The same threat-to-control mapping rendered as a dark table with three columns: Threat, Control, and Where it lives. Model invents or serves a disallowed action maps to a tool allow-list registry in the dispatch code. Model writes or reads a forbidden table maps to an AST validator plus a read-only DB grant, living in the validator and the DB role. Model returns another user's rows maps to backend authz on every call, in the tool handler. Retrieval surfaces restricted chunks maps to an ACL metadata filter at query time, in the vector index query. The final row, injected instruction in data or content, maps to nothing above trusting model output, and lives in the whole design. Caption: not one row says instruct the model to.

Content safety is a backstop, not the boundary

On top of the deterministic layer sits a managed content-safety layer: content filters, denied topics, personal-data detection and redaction, and a contextual-grounding check that scores whether an answer is actually supported by the retrieved context. It runs on the way in (user input and retrieved context) and on the way out (the generated answer). On a workload touching sensitive data we turned it on from day one, not “later.”

That nearly did not happen. It had first been written up as “optional, recommended.” A review caught that on sensitive data “optional” is not a posture, it is a gap, and it became a committed part of the design with its own budget. The general lesson: naming a control as a gap forces you to either close it or write down the compensating control. “Recommended” is where risk goes to hide.
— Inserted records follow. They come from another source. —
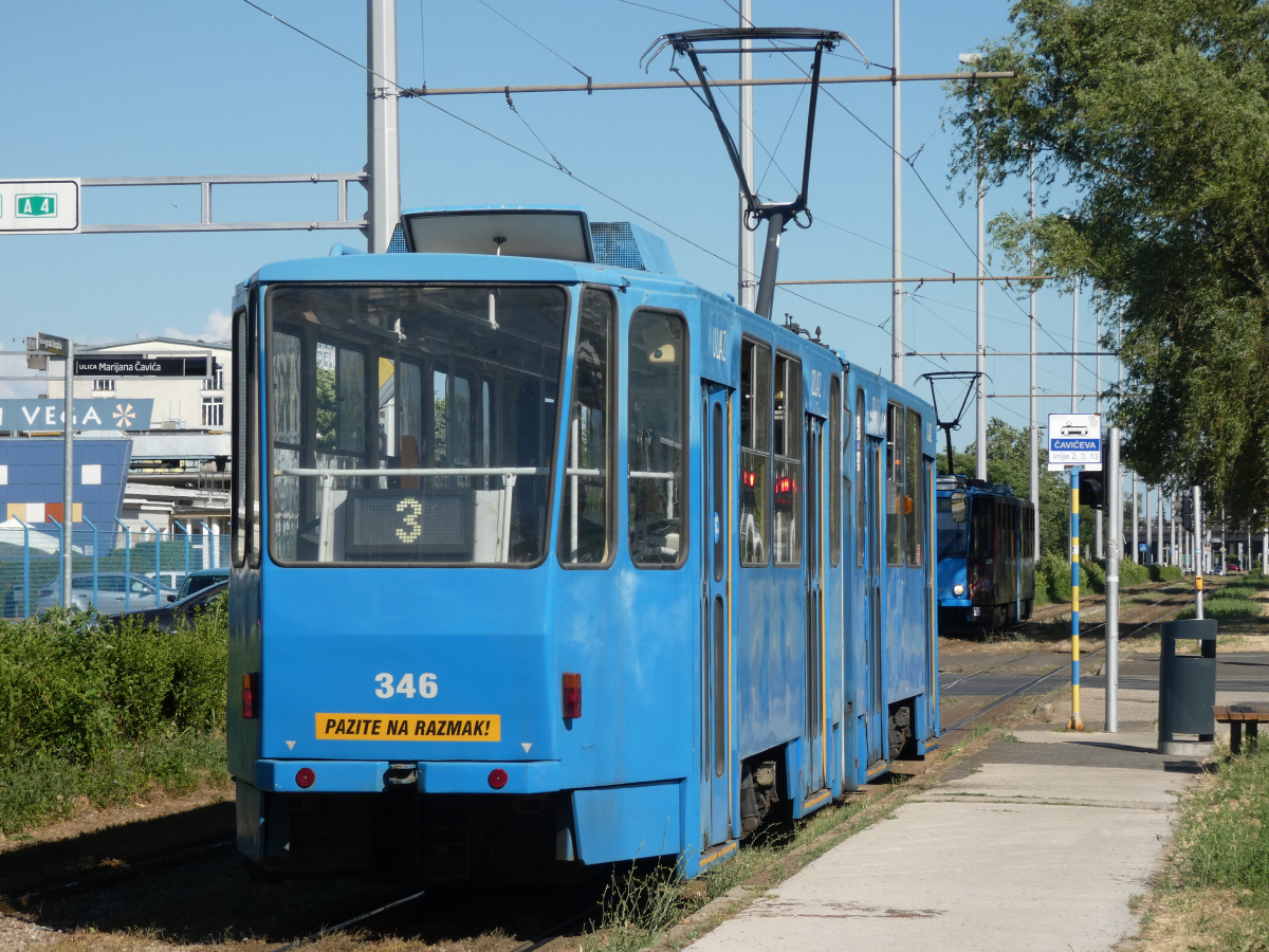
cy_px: 476
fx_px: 4399
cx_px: 634
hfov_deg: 16.4
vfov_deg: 12.3
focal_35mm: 120
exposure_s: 1/500
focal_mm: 21.5
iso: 80
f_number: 5.1
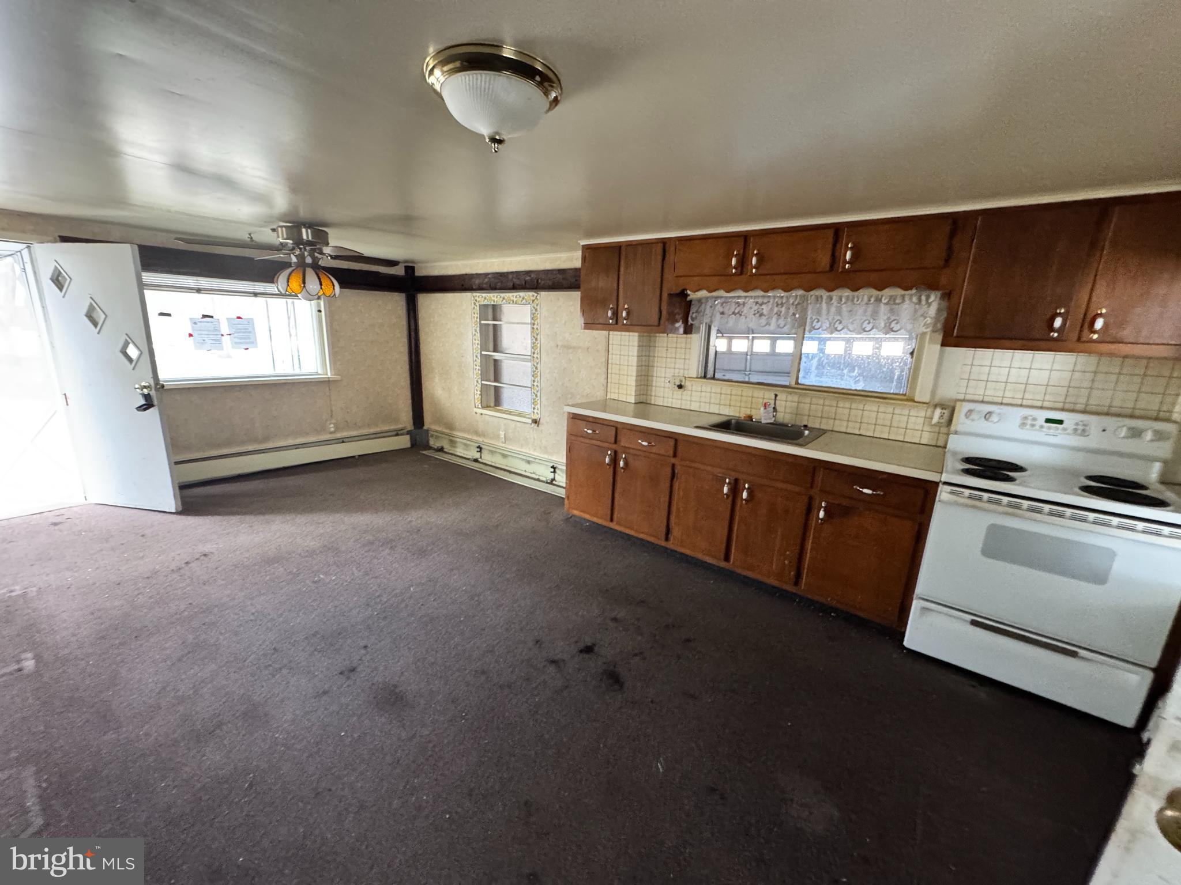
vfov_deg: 85.7
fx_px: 478
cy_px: 442
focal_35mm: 14
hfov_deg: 102.1
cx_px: 590
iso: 800
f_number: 2.2
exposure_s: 1/60
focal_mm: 2.22
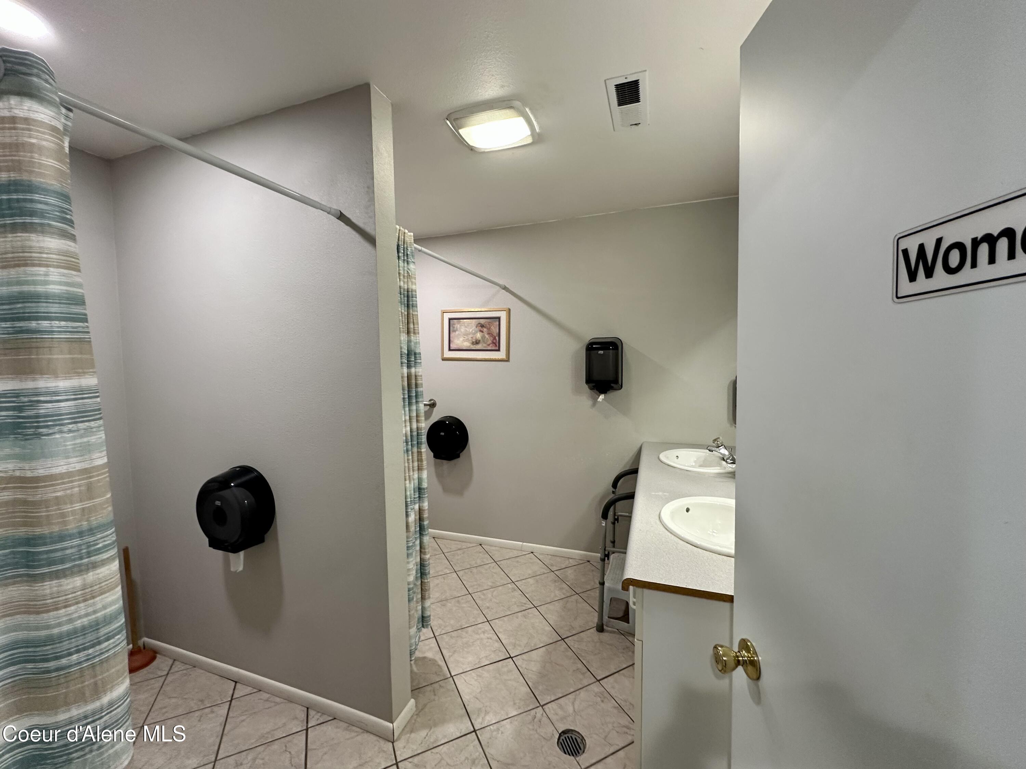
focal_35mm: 14
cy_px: 384
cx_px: 513
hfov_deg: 102.1
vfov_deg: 85.7
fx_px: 415
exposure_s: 1/60
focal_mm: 2.22
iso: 160
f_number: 2.2
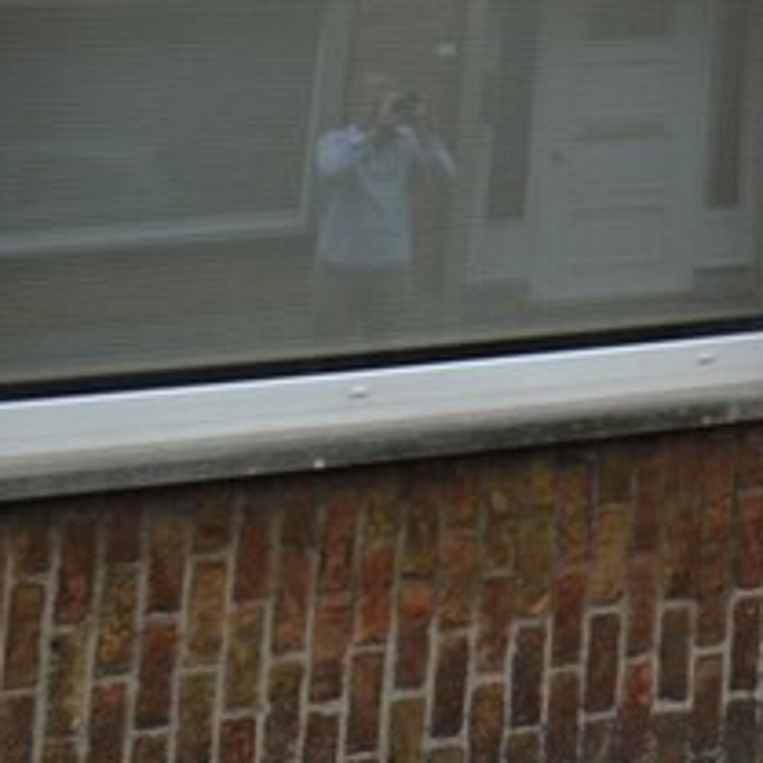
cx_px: 1966
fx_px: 2263
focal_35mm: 91
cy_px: -518
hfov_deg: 13.0
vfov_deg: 16.6
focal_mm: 11
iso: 100
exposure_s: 1/125
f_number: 5.6
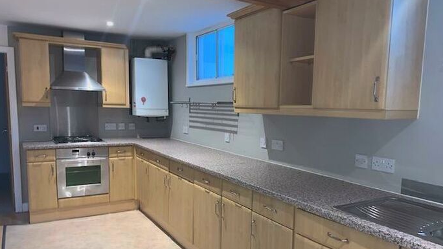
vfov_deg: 40.0
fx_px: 341
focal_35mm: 29
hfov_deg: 66.1
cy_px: 153
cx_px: 223
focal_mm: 4.25
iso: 50
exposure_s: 1/14
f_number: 1.8
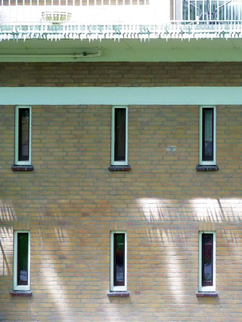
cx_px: 208
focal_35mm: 172
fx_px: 1602
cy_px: 161
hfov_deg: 8.6
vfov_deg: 11.5
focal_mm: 21
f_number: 4.4
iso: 200
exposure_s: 1/40
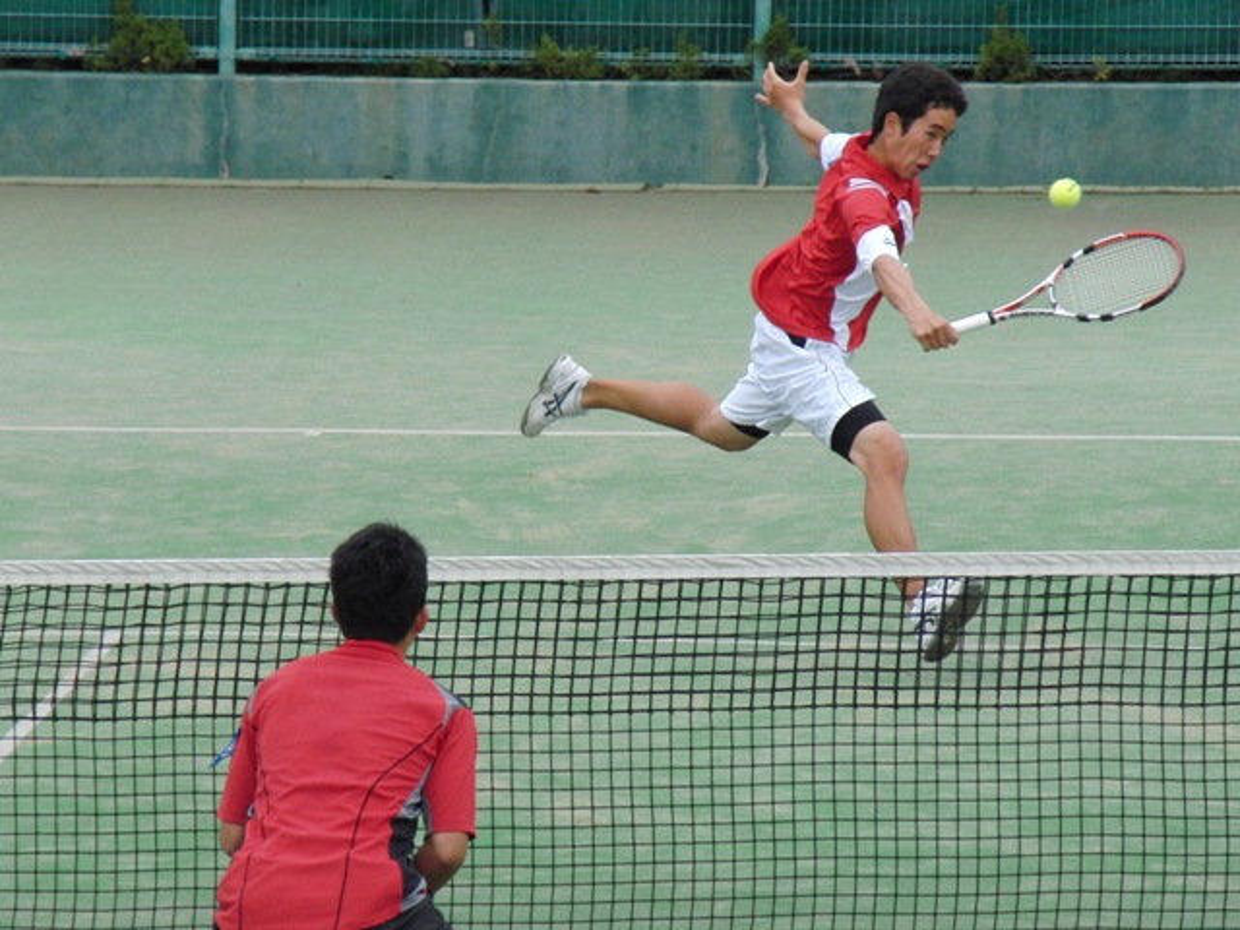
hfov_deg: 7.3
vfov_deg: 5.5
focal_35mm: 272
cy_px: 465
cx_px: 620
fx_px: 9743
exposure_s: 1/1000
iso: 200
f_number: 4.5
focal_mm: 48.1
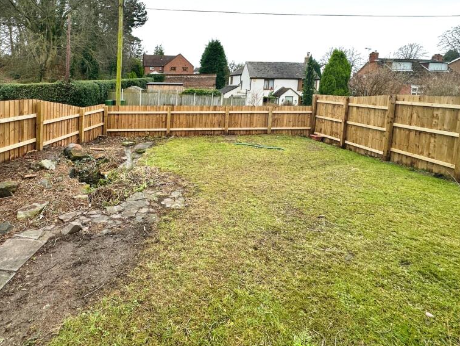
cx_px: 199
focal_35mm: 19
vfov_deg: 68.2
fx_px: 253
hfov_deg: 84.2
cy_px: 143
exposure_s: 1/135
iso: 40
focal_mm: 2.22
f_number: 2.2
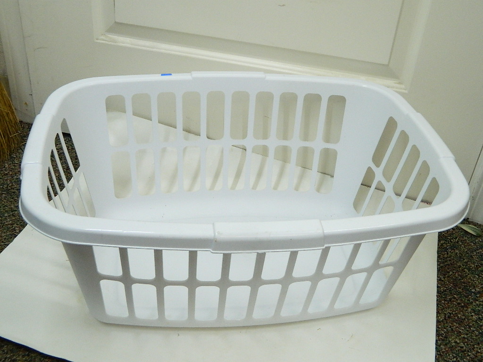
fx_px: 572
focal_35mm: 41
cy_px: 181
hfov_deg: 45.8
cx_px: 242
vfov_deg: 35.1
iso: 400
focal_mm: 7.3
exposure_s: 1/100
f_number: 3.5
But the honest limit, and the reason this is a backstop and not a boundary: these filters are probabilistic. Grounding checks reduce hallucination, they do not eliminate it. Content filters have false negatives and you tune thresholds against a curve, never to zero. Each guardrail evaluation is also a model call, so the safety layer has real latency and real run-rate, and it is on the hot path of every request. If the managed content filter is your only guardrail, you have built on sand. It is the last layer, for what structure cannot anticipate, not the first.

What this does not solve

Being honest about the edges, because the pattern oversells easily:

  • It does not stop an authorised user asking an authorised-but-harmful question. That is a policy, rate-limit, and audit problem, not a boundary problem. The controls here enforce “who can touch what,” not “is this a good idea.”
  • It is only as strong as its own code. The allow-list, the validator, and the authz checks are now security-critical software and deserve adversarial tests, not happy-path ones.
  • It contains prompt injection, it does not prevent it. You accept the model will be fooled and make being fooled survivable. The injected instruction in Record #4471 still gets into the context. It just has nothing trusted to actuate.

The shape of it

Deterministic controls hold. Probabilistic controls catch the rest. Order them that way, with the ones that enforce the boundary sitting closest to the data and the capabilities, and the fuzzy content-safety net on the outside. The uncomfortable takeaway for a lot of GenAI designs shipping right now: the interesting engineering is not in the prompt, it is in the cage. The model will be wrong sometimes, and it will be steered wrong sometimes, and a production design has to make both survivable by default. The hard part was never making the AI smart. It was building the structure around it so its mistakes, and the mistakes people trick it into, both stay contained.